Now, part of the reason why Fox has been willing to invest so heavily in Days of Future Past is in the hope that its character-crammed storyline will improve their chances of developing another spinoff series, such as Wolverine (which will have its third entry in 2017), and/or catalyze its relatively anemic prequel/reboot series. Given their film-only rights, this isn’t an unreasonable idea. However, Days of Future Past needs to generate 1.65x the series’ average at the box office just to maintain average franchise returns for Fox. Should it deliver significantly below this, the film could end up costing Fox more than it is likely to gain through newly-enabled spinoffs or a more potent First Class.
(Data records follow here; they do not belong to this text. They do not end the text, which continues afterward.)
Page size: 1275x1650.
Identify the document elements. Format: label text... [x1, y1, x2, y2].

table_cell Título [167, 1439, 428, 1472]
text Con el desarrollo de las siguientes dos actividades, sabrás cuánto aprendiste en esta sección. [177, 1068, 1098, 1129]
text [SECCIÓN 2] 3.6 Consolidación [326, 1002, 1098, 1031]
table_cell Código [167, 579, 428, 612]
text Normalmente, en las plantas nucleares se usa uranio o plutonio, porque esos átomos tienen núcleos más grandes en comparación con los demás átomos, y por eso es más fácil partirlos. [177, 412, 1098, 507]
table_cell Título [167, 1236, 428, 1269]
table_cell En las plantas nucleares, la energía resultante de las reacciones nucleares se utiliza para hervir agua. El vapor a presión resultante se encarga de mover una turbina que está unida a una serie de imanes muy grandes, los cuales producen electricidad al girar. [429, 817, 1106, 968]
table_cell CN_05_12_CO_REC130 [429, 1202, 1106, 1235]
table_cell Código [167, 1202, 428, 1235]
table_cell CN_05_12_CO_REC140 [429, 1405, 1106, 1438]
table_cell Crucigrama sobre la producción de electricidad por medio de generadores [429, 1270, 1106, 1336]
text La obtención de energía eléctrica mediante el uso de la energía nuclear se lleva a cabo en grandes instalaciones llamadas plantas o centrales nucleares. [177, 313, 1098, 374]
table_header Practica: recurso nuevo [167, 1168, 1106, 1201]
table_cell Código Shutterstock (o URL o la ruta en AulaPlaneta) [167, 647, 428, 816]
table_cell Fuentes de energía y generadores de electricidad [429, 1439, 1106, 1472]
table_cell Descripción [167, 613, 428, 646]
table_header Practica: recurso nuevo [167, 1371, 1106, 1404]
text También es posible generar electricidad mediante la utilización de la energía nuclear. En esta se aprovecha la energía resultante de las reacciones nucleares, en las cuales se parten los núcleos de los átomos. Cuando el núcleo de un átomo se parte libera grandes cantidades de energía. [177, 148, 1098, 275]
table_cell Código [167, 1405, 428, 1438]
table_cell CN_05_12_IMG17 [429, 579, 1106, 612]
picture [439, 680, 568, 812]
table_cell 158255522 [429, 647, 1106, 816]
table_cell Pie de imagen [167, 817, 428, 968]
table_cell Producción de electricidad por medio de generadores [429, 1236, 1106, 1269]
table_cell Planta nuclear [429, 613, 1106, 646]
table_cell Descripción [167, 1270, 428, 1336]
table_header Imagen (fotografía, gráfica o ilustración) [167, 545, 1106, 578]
With mega-blockbusters Godzilla, Edge of Tomorrow and Maleficent bookending the film’s release date, super-performance seems unlikely; as I’ve previously demonstrated, audience attendance rarely flexes to the strength/availability of a film slate.
The unfortunate reality for Fox is that the X-Men series has provided the best returns when its budgets are restrained. Despite hundred-million dollar ad campaigns, critical acclaim and the mainstream acceptance/adoration of the Marvel Cinematic Universe, underlying interest in the X-Men series appears to have a disappointingly low ceiling. Recognizing this fact is critical – not just because the studio is looking to expand X-Men’s theatrical presence, but also because audiences may be tiring of super-franchise filmmaking. Days of Future Past may pay off handsomely, but it’s more likely that Fox executives will find themselves wishing for the most coveted of superhero powers: time travel.
Key Notes & Assumptions
 For reference, Robert Downey Jr. collected a reported $50M from Avengers billion-dollar run. Though even X-Men’s biggest stars are unlkely to collect a tenth of that, Fox likely relied on revenue/profit-sharing in order to contain production costs given Days of Future Past‘s sprawling cast.
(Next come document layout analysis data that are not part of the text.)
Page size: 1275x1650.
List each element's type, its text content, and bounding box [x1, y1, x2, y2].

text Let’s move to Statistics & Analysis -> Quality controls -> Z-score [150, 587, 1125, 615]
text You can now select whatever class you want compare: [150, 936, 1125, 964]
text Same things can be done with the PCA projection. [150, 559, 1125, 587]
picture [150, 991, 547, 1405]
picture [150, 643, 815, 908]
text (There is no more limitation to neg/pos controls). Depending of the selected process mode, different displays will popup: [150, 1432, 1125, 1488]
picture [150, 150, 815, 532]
 In fact, the non-film rights to X-Men are owned by Marvel, meaning that Disney often benefits from any interest stimulated (or financed) by Fox’s film series. Fox could try to purchase these rights from Disney, but the latter has been so obsessed with character/universe acquisitions that a sale is unlikely. What’s more, a sale would only lead to more of channel-saturation that already threatens Disney’s prestige properties (i.e. the Marvel Cinematic Universe and Star Wars). As such, the company would also be smart to decline any offer from Fox (within reason).